Fair enough. But he did leave his team in a huff after spurning every offer from the Pats since the end of 2004. Goodbye Adam.
Any details on all those offers he spurned - no I didn't think so... He left in the quietest huff I've ever seen.
The only statement was the one that Adam made by rejecting every offer from the Pats. The team was willing to continue making him the highest paid kicker, but Adam wanted more. If any team misjudged the FA market it was Indy. Had the Pats tagged him, they would be paying Adam over $1.5mil more than the #2 kicker. The Colts not only overpaid Adam, but they are
"rewarding" him for what he had done for New England. That Indy was crazy enough to play an aging kicker who's coming off a mediocre 2005 season, is their problem.
Apparently you still can't grasp the difference between the player with the highest salary or even the highest cap hit and the actually highest paid player. Adam wasn't the highest paid player last year or the year before that, because a couple of kickers signed new deals late in the each year and got both their salary from their existing contract and a huge signing bonus in the $3M range. They were the highest paid kickers in the league by contract and by take home at the end of each season. Not Adam. I don't think Adam's ever gotten a 7 figure bonus from the Pats. And he wouldn't have been highest paid this season even if we tagged him because Green Bay's former kicker signed with the Vikings a week before Adam signed with the Colts and he got a $3M signing bonus in addition to his six figure salary on a 5 year $10M deal. Not to mention Vanderjerk who got a $2.5M signing bonus plus salary on his 3 year $6M deal from Dallas - a week after Adam signed. Indy signed a long term deal with Adam and he is counting $1.5M on their cap in 2006, though he is taking home $4M+. Vanderjerk was a $2.8M cap hit last season for Indy, not counting the $300K or so for the JAG who handled kickoffs. Adam won't cost Indy that kind of cap hit under this deal until 2009-2010.
http://www.coldhardfootballfacts.com/Article.php?Page=747
http://www.coldhardfootballfacts.com/Article.php?Page=746
This was not Kerry's usual fact based work. I think the word emotion in the title did him in. This was his knee jerk reaction to Adam's departure, and the uproar it caused. Kerry may know stats, but he only thinks he knows how the Pat's FO thinks. NFL compensation strategies aren't based on snaps. They are based on position and talent and hereabouts fitting the system. Adam fit a system that was light on offense in favor of defense. How many $1.5M guards score over 100 points a season with consistency? And since Belioli already paid a freakin' kicker 2% of their cap before it went up 20% I guess by CHFF standards that makes them capidiots.
And as for that fans suppositions Edinger and Vanderjerk were in line as replacements....one is still unemployed and the other once again proved to be the anti-Vinatieri and never got a sniff here either. The Pats preferred to take their chances with a raw rookie and a washed out drama queen.
As for Willie, the Pats cut him. Had he gone to Indy I wouldn't have cared. He was a class act that was willing to restructure his contract more than once for the team. Actually, I don't really care about Adam either. Since the the Pats did reward him with a 3-year guaranteed contract after the 2001 season, I don't think the team mistreated him at all. Adam got greedy and left. He's no better than Ty Law or Lawyer Milloy. When his contract expired after the 2004 season, the Pats were forced to tag him. After a weak 2005 season, Adam wanted to be paid as if his performance equaled that of 2001. Never mind that he missed 2 makable FGs (31 & 38 yards) in SB 38, thus putting himself into that last second FG situation.
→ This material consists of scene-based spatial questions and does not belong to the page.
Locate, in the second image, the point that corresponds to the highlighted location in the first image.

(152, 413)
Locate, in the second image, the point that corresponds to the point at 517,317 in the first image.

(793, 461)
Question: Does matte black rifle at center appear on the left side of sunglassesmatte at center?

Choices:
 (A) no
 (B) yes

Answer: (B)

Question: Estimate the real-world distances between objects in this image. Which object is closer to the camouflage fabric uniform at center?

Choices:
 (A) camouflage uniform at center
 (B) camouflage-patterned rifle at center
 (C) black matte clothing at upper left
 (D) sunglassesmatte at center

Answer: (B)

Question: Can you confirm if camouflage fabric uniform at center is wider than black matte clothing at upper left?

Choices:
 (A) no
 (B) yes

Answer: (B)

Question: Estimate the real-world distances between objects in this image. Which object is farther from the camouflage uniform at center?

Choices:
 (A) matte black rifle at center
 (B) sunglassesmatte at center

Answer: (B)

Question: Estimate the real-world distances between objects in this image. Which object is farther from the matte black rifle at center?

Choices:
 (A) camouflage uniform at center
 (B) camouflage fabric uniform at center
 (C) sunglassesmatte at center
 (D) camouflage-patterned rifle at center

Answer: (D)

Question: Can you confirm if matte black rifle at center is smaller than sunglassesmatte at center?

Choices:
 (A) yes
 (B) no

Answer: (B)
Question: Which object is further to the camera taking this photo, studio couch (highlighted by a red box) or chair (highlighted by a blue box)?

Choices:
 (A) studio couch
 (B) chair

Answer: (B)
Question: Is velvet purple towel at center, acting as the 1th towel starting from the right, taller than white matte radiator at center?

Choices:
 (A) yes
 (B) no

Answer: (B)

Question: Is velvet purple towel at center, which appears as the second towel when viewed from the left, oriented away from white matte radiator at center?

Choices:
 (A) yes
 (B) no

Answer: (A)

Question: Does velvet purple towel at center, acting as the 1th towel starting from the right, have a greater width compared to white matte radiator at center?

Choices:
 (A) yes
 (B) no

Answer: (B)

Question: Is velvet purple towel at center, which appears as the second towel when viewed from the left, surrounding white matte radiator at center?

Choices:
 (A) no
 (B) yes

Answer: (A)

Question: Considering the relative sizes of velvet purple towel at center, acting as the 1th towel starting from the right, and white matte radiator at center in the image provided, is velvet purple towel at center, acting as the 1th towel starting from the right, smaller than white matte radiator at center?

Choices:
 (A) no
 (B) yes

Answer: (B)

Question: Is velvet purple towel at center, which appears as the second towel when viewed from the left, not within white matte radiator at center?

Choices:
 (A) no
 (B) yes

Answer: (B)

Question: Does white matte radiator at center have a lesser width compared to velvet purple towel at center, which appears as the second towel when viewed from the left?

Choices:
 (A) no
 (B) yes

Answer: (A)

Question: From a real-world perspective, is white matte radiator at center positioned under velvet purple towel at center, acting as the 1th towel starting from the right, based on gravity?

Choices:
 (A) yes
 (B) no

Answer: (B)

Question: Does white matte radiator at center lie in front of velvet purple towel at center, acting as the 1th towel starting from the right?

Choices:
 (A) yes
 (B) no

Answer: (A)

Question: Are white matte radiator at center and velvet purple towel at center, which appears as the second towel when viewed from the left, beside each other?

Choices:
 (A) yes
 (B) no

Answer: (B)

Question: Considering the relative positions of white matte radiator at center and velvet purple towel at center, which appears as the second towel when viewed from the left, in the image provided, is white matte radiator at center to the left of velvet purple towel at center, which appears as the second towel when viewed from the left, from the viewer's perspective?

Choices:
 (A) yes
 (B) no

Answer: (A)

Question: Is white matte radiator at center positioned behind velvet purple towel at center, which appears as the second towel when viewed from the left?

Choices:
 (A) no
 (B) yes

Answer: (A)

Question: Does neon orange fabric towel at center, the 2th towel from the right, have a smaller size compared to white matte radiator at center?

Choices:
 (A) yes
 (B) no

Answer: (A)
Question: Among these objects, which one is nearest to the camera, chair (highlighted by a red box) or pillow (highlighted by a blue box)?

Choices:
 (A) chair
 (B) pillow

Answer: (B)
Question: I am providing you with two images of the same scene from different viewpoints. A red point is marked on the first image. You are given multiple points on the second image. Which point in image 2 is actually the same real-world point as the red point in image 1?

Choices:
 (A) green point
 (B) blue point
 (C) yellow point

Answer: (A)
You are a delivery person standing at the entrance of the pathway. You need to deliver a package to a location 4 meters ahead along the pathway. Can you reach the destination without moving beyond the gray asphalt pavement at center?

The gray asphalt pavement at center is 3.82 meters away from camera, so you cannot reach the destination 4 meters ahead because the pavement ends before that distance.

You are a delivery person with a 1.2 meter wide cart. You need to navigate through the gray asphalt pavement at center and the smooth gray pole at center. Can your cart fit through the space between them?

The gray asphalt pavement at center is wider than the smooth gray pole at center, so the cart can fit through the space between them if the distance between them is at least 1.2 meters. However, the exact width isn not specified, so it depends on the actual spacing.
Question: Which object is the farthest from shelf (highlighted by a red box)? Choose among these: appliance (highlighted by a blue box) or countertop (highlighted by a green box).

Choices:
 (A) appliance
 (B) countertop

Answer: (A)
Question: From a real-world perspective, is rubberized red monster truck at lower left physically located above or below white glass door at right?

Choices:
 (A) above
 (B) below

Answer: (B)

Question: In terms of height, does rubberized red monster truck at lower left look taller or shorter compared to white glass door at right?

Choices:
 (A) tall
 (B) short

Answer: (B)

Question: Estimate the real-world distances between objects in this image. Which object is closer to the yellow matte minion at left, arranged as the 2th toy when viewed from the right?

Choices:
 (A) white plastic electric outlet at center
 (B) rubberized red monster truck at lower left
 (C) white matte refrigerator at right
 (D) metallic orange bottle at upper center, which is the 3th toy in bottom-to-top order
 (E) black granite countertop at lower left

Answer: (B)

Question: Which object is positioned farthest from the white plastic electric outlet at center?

You do understand that most restructures to not involve players actually losing money - just shifting it around. And Willie was overpaid for most of his career. The Pat's are never forced to do anything - the tag was their choice. They could just as easily have given him a deal in 2005 would have lowered their cap hit on him almost in half, or let him walk. They chose to tag him, not visa versa. And for the last time, he missed one because he slipped on wet paint. The other was blocked. And once again the defense folded in the waning minutes of a Superbowl.
A kicker is only as good as his next kick. When you throw a ton of money at a kicker, you're taking a gamble on every big kick.
When you field a rookie PK or a former bust you're also taking a gamble on every big kick, as well as your season.
"Clutch" is never a solid indicator for future performance. The problem with the "clutch" argument is that to be clutch, you need 2 things: opportunity and success. It is safe to assume there's an existence of "clutch" kickers who never had that special opportunity. It's like when ESPN asked Billy Beane if Derek Jeter is "clutch". Beane's response was that Jeter is a very good player who's played in a lot of postseason games. In Vinatieri's case, he gone 2-2 in GW SB FG attempts. That's a sample size of two. Only two other kickers in SB history ever had that same type of opportunity: Jim O'Brien and Scott Norwood. Therefore, the odds of any kicker to duplicate what Adam Vinatieri has done is highly unlikely, since that kind of opportunity presents itself in very rare fashion.